Exercise: Write out the records again, exactly, leaving none out.
Material supplied START
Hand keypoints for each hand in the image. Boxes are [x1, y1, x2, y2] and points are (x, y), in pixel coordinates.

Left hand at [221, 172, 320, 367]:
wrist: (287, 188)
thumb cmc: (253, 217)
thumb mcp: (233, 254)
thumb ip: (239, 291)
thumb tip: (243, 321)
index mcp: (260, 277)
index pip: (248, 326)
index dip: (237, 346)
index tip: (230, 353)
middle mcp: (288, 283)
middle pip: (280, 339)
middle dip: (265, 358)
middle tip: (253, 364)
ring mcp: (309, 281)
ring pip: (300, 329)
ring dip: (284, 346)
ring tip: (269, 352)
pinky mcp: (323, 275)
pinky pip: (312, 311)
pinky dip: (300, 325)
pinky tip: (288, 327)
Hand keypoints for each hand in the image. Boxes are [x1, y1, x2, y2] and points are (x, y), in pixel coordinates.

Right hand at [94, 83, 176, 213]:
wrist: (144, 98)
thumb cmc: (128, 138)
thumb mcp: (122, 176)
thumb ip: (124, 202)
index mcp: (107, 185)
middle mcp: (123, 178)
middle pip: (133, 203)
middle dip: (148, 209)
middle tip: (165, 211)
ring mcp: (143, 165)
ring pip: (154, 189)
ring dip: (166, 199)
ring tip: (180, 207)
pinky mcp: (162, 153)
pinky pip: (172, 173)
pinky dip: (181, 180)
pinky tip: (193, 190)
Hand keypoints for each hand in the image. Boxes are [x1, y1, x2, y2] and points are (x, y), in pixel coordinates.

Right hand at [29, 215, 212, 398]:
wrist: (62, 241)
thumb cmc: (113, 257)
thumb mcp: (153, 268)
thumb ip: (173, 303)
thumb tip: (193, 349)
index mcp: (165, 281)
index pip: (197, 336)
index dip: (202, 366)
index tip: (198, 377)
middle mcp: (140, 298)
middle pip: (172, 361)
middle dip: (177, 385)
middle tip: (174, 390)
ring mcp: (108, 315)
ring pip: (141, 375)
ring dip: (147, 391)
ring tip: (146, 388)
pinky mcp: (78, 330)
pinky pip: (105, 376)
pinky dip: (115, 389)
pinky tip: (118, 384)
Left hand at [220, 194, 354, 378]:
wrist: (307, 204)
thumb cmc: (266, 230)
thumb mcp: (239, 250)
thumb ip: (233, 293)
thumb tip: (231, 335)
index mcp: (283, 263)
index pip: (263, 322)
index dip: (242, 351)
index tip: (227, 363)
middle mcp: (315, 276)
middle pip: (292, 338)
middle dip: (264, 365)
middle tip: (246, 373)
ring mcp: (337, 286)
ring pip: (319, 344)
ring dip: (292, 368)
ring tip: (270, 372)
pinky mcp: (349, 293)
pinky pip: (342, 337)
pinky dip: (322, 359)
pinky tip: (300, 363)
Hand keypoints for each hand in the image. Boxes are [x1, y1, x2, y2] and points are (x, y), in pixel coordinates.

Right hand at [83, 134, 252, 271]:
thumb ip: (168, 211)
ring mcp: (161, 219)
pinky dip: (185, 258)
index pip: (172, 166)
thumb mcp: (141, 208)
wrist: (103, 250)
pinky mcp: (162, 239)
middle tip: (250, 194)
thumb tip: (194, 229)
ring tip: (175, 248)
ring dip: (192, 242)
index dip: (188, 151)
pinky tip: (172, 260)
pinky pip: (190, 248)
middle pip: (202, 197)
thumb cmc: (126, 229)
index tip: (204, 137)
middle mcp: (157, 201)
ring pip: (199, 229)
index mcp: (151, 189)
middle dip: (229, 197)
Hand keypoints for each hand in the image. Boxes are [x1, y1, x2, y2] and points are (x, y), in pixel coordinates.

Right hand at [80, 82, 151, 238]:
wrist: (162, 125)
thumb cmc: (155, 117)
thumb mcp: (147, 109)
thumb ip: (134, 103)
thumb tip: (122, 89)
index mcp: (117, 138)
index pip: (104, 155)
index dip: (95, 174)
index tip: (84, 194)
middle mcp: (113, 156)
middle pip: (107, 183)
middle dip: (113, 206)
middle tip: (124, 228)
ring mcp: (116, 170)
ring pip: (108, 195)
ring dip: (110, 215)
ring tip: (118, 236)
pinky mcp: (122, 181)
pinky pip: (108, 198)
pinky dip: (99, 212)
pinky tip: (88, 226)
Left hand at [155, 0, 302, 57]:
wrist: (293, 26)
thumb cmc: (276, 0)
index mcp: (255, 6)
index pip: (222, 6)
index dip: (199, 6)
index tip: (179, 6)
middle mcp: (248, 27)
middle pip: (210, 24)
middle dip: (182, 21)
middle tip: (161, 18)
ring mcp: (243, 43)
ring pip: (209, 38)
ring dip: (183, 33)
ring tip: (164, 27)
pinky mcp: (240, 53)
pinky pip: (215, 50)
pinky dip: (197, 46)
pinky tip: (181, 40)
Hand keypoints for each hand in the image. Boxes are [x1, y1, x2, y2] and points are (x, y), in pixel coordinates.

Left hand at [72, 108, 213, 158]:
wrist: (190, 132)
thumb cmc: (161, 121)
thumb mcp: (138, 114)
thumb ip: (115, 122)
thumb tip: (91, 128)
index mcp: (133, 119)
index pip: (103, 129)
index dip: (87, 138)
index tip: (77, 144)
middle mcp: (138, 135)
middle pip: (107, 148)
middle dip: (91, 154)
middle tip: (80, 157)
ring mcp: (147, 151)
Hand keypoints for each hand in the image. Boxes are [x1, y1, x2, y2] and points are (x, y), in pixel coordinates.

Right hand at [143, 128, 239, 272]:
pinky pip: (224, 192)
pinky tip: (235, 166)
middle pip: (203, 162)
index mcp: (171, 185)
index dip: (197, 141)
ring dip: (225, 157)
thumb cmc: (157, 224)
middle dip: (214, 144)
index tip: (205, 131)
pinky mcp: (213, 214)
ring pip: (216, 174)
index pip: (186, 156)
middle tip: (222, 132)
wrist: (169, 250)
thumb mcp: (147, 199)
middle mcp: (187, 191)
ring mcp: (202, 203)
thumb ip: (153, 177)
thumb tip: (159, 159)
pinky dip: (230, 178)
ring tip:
Material supplied END
Answer box:
Hand keypoints for each hand in the image. Boxes are [x1, y1, x2, y2] and points are (x, y), in pixel coordinates.

Left hand at [221, 172, 320, 367]:
wrist: (287, 188)
thumb cmc: (253, 217)
thumb mcp: (233, 254)
thumb ip: (239, 291)
thumb tip: (243, 321)
index mcp: (260, 277)
index pip: (248, 326)
index dip: (237, 346)
index tip: (230, 353)
middle mcp: (288, 283)
middle pip: (280, 339)
middle dip: (265, 358)
middle tip: (253, 364)
ring mcp: (309, 281)
ring pip: (300, 329)
ring dip: (284, 346)
ring tip: (269, 352)
pinky mcp: (323, 275)
pinky pip: (312, 311)
pinky dip: (300, 325)
pinky tip: (288, 327)
Hand keypoints for each hand in the image. Boxes are [x1, y1, x2, y2] and points are (x, y), in pixel coordinates.

Right hand at [94, 83, 176, 213]:
wrist: (144, 98)
thumb cmc: (128, 138)
thumb mcp: (122, 176)
thumb ip: (124, 202)
index mcp: (107, 185)
middle mcp: (123, 178)
middle pip: (133, 203)
middle dip: (148, 209)
middle tip: (165, 211)
ring mcp: (143, 165)
ring pip: (154, 189)
ring dip: (166, 199)
ring tip: (180, 207)
pinky mcp: (162, 153)
pinky pip: (172, 173)
pinky dip: (181, 180)
pinky tip: (193, 190)
Hand keypoints for each hand in the image. Boxes are [x1, y1, x2, y2] and points are (x, y), in pixel coordinates.

Right hand at [29, 215, 212, 398]:
wrist: (62, 241)
thumb cmc: (113, 257)
thumb mcp: (153, 268)
thumb ip: (173, 303)
thumb tip: (193, 349)
index mcp: (165, 281)
index pip: (197, 336)
index dip: (202, 366)
index tip: (198, 377)
middle mcp: (140, 298)
middle pip: (172, 361)
middle dip: (177, 385)
middle tip: (174, 390)
ring mcp: (108, 315)
ring pip: (141, 375)
ring dip: (147, 391)
ring tip: (146, 388)
pinky mcp: (78, 330)
pinky pip: (105, 376)
pinky dip: (115, 389)
pinky tip: (118, 384)
Left hand at [220, 194, 354, 378]:
wrist: (307, 204)
thumb cmc: (266, 230)
thumb mcp: (239, 250)
thumb ip: (233, 293)
thumb tip: (231, 335)
index mcp: (283, 263)
index pip: (263, 322)
index dip: (242, 351)
index tip: (227, 363)
middle mcp: (315, 276)
middle pip: (292, 338)
middle dip: (264, 365)
middle tip: (246, 373)
ring mcp: (337, 286)
ring pip: (319, 344)
ring dip: (292, 368)
ring tip: (270, 372)
pinky mcp: (349, 293)
pinky pip: (342, 337)
pinky dip: (322, 359)
pinky tip: (300, 363)
Hand keypoints for each hand in the image. Boxes are [x1, y1, x2, y2] and points are (x, y), in pixel coordinates.

Right hand at [83, 134, 252, 271]:
thumb ip: (168, 211)
ring mcp: (161, 219)
pinky dip: (185, 258)
index pip: (172, 166)
thumb mcp: (141, 208)
wrist: (103, 250)
pinky mcp: (162, 239)
middle tip: (250, 194)
thumb tip: (194, 229)
ring tip: (175, 248)
ring dip: (192, 242)
index dip: (188, 151)
pinky tip: (172, 260)
pinky pip: (190, 248)
middle pip: (202, 197)
thumb cmc: (126, 229)
index tip: (204, 137)
middle mcp: (157, 201)
ring pip: (199, 229)
index mcp: (151, 189)
middle dip: (229, 197)
Hand keypoints for each hand in the image. Boxes are [x1, y1, x2, y2] and points are (x, y), in pixel coordinates.

Right hand at [80, 82, 151, 238]:
wrist: (162, 125)
thumb cmc: (155, 117)
thumb mcp: (147, 109)
thumb ip: (134, 103)
thumb tip: (122, 89)
index mcp: (117, 138)
index pip: (104, 155)
index dip: (95, 174)
index tip: (84, 194)
middle mcp: (113, 156)
middle pip: (107, 183)
middle dip: (113, 206)
middle tip: (124, 228)
ring mcp: (116, 170)
ring pip: (108, 195)
ring dip: (110, 215)
ring tip: (118, 236)
pinky mcp: (122, 181)
pinky pip: (108, 198)
pinky dip: (99, 212)
pinky tip: (88, 226)
Left hand at [155, 0, 302, 57]:
wrist: (293, 26)
thumb cmc: (276, 0)
index mcp: (255, 6)
index pip: (222, 6)
index dip: (199, 6)
index tip: (179, 6)
middle mcp: (248, 27)
middle pip: (210, 24)
middle dip: (182, 21)
middle tip: (161, 18)
ring mcp: (243, 43)
ring pip: (209, 38)
ring dip: (183, 33)
ring tip: (164, 27)
pinky mcp: (240, 53)
pinky pip: (215, 50)
pinky dip: (197, 46)
pinky tip: (181, 40)
Hand keypoints for each hand in the image. Boxes are [x1, y1, x2, y2] and points are (x, y), in pixel coordinates.

Left hand at [72, 108, 213, 158]:
wrist: (190, 132)
thumb cmc: (161, 121)
thumb mcp: (138, 114)
thumb ip: (115, 122)
thumb tip: (91, 128)
index mcp: (133, 119)
index pip: (103, 129)
index dip: (87, 138)
index tip: (77, 144)
middle mcp: (138, 135)
middle pip: (107, 148)
middle dip: (91, 154)
middle tip: (80, 157)
ring mcp: (147, 151)
Hand keypoints for each hand in the image. Boxes are [x1, y1, x2, y2] and points are (x, y), in pixel coordinates.

Right hand at [143, 128, 239, 272]:
pinky pip: (224, 192)
pinky tip: (235, 166)
middle pip: (203, 162)
index mcp: (171, 185)
index dip: (197, 141)
ring dip: (225, 157)
thumb cmc: (157, 224)
middle dip: (214, 144)
index tip: (205, 131)
pinky mcp: (213, 214)
ring pip: (216, 174)
index pip: (186, 156)
middle tip: (222, 132)
wrist: (169, 250)
thumb mcp: (147, 199)
middle mcp: (187, 191)
ring mcp: (202, 203)
thumb ip: (153, 177)
thumb tip: (159, 159)
pinky dip: (230, 178)
ring tip:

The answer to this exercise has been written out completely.